- Opening Delimiter -

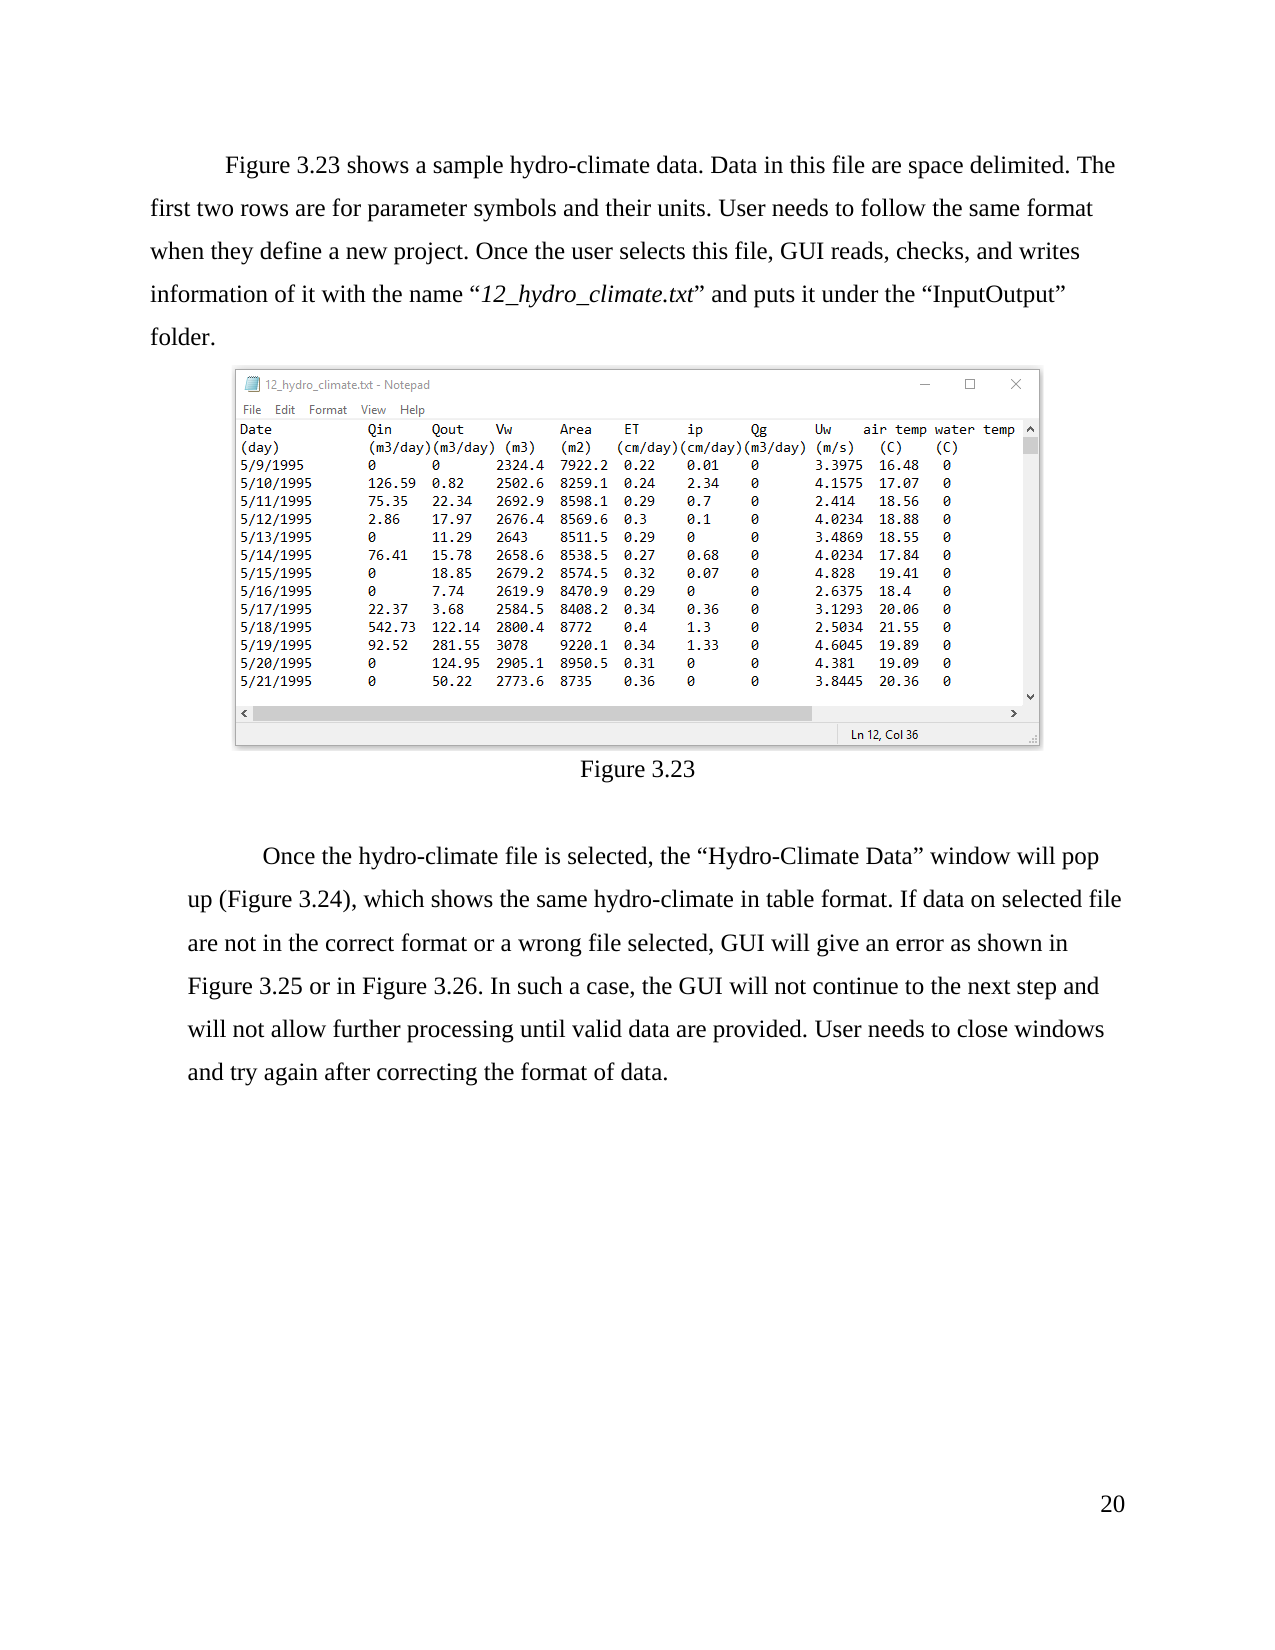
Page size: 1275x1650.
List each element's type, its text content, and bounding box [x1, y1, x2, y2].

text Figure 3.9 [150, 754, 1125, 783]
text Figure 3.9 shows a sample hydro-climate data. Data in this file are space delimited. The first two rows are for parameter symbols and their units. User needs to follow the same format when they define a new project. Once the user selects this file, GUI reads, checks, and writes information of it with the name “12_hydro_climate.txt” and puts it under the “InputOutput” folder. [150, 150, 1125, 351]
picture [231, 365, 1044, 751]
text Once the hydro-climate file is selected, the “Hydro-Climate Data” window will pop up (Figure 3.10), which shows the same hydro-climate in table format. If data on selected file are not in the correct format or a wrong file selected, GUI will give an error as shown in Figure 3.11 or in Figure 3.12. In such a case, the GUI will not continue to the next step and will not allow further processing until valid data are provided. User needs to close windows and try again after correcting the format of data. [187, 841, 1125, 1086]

- Closing Delimiter -
- Opening Delimiter -

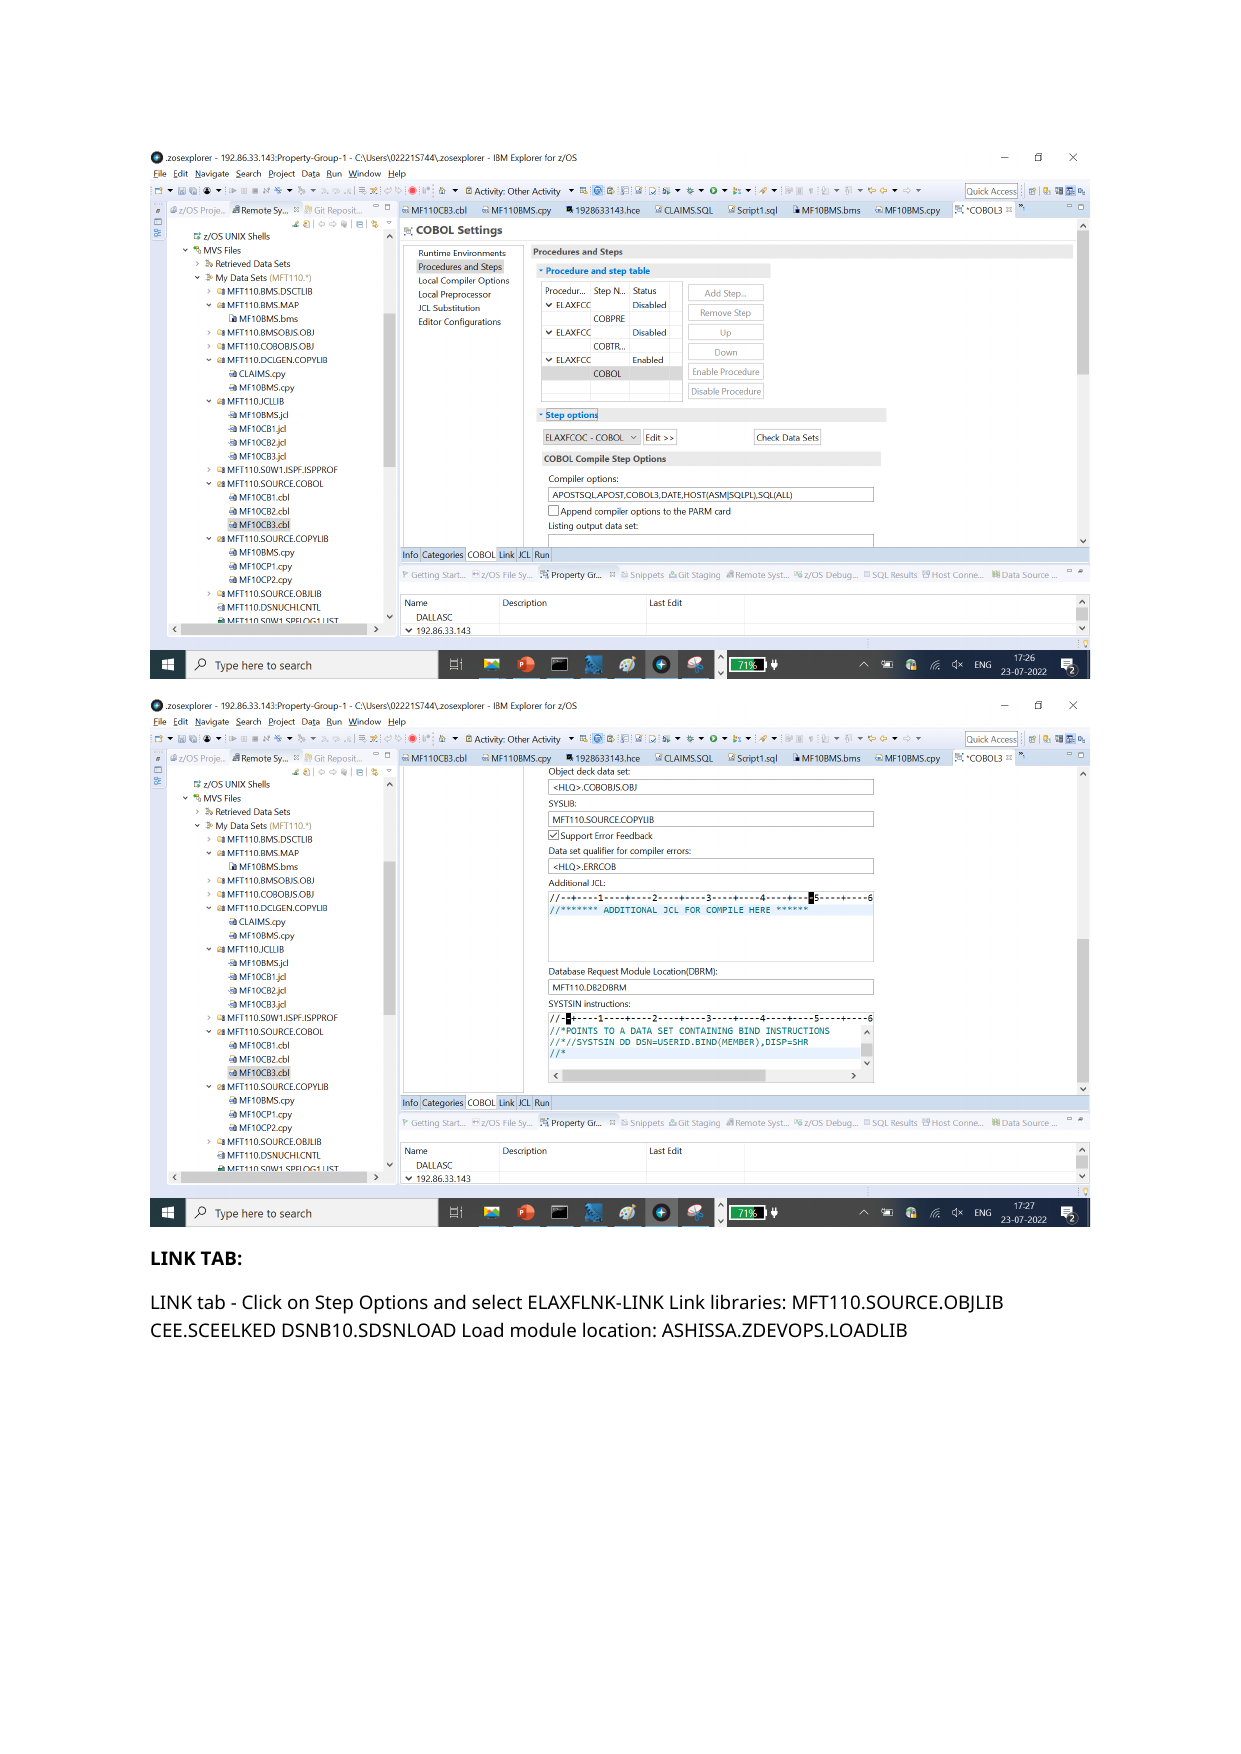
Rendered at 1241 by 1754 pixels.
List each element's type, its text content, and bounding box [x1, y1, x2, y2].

- Closing Delimiter -
- Opening Delimiter -

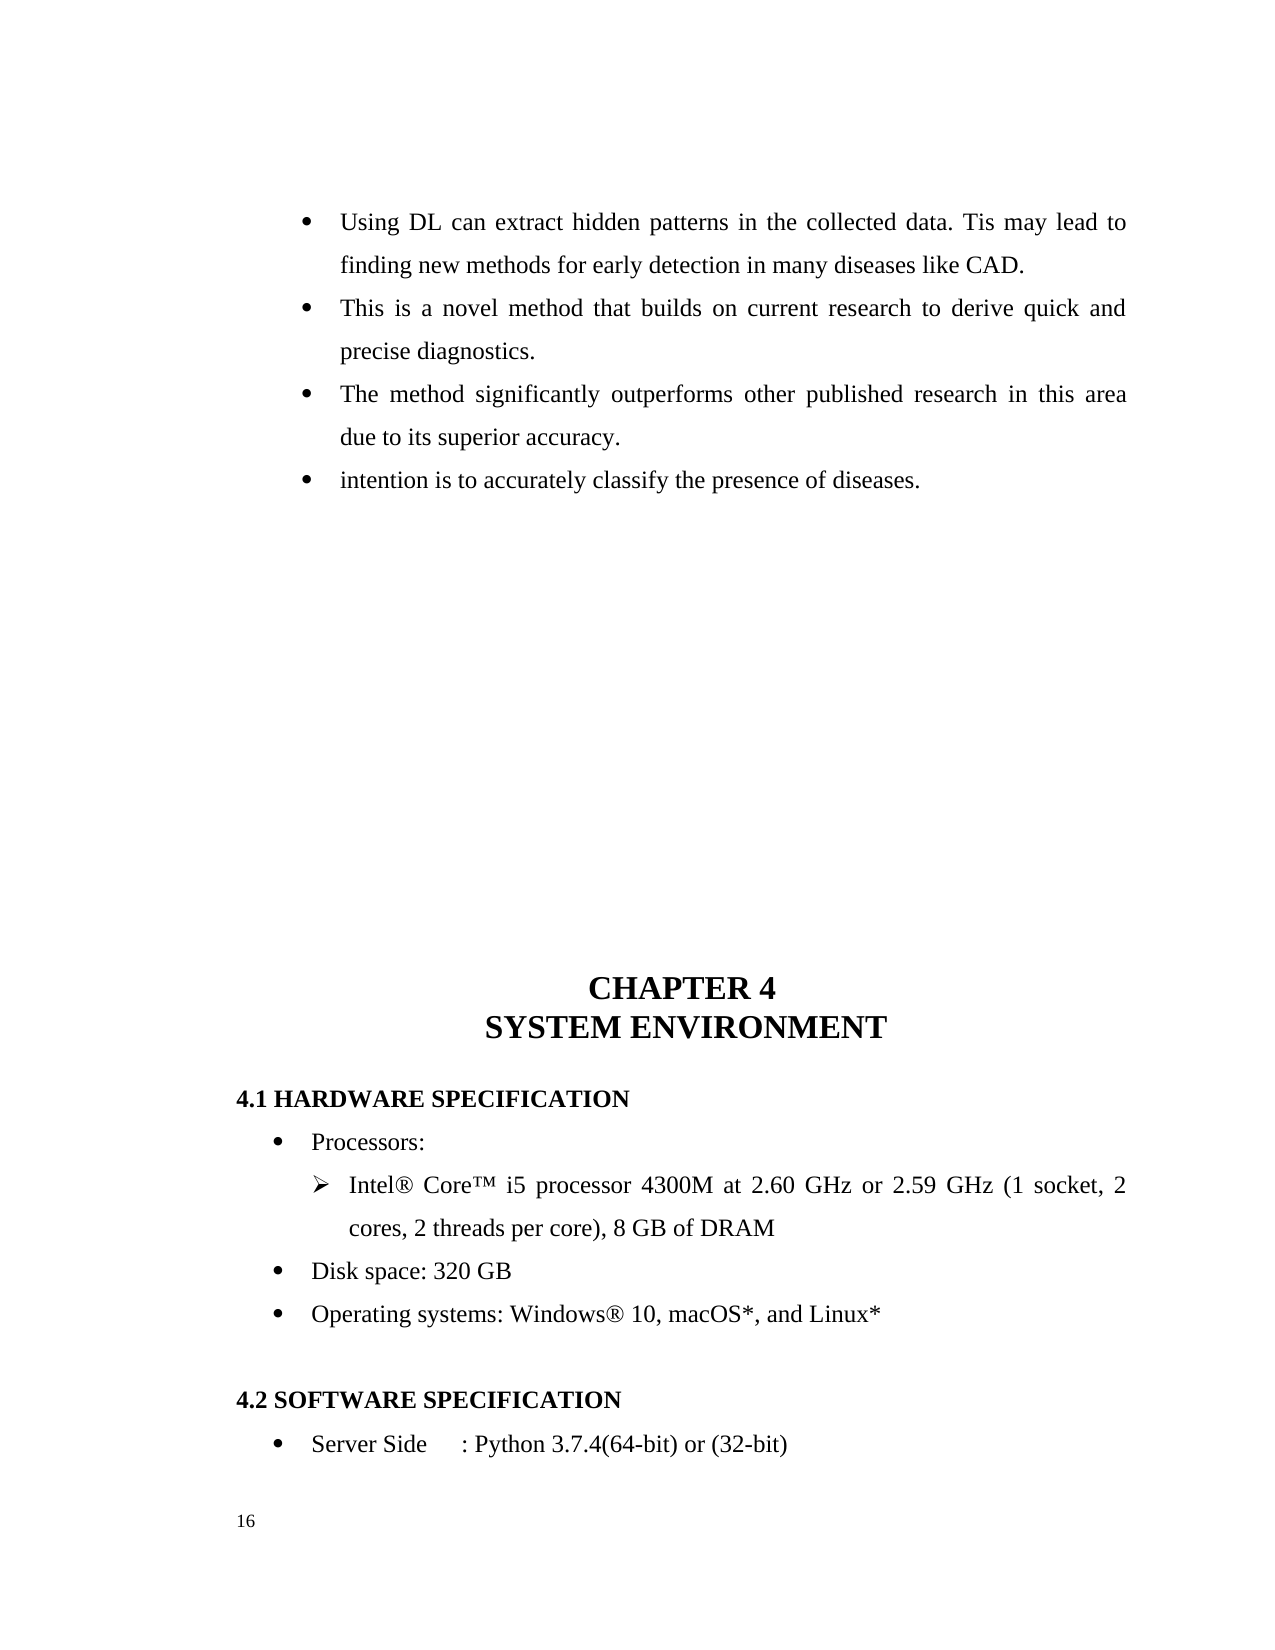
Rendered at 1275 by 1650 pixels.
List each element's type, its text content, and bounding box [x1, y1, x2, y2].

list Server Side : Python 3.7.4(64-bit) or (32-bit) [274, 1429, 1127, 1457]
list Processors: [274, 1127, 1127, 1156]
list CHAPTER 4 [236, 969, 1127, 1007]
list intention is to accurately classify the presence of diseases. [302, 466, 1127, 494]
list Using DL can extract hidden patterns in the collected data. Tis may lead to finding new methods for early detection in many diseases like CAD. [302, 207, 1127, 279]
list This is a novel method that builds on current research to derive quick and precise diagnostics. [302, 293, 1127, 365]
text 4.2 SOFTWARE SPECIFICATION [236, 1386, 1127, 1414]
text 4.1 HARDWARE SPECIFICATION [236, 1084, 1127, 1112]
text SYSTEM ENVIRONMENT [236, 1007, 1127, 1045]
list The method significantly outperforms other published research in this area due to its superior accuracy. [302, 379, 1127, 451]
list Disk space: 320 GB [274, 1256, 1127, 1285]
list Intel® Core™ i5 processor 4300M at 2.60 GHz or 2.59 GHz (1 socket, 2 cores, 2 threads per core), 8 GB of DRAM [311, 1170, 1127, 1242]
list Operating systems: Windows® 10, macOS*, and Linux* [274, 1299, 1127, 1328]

- Closing Delimiter -

### What the task asks
Each line of the entries above that includes the string "pixels" should be copied out.

### Reply to the exercise
Rendered at 1241 by 1754 pixels.
Rendered at 1275 by 1650 pixels.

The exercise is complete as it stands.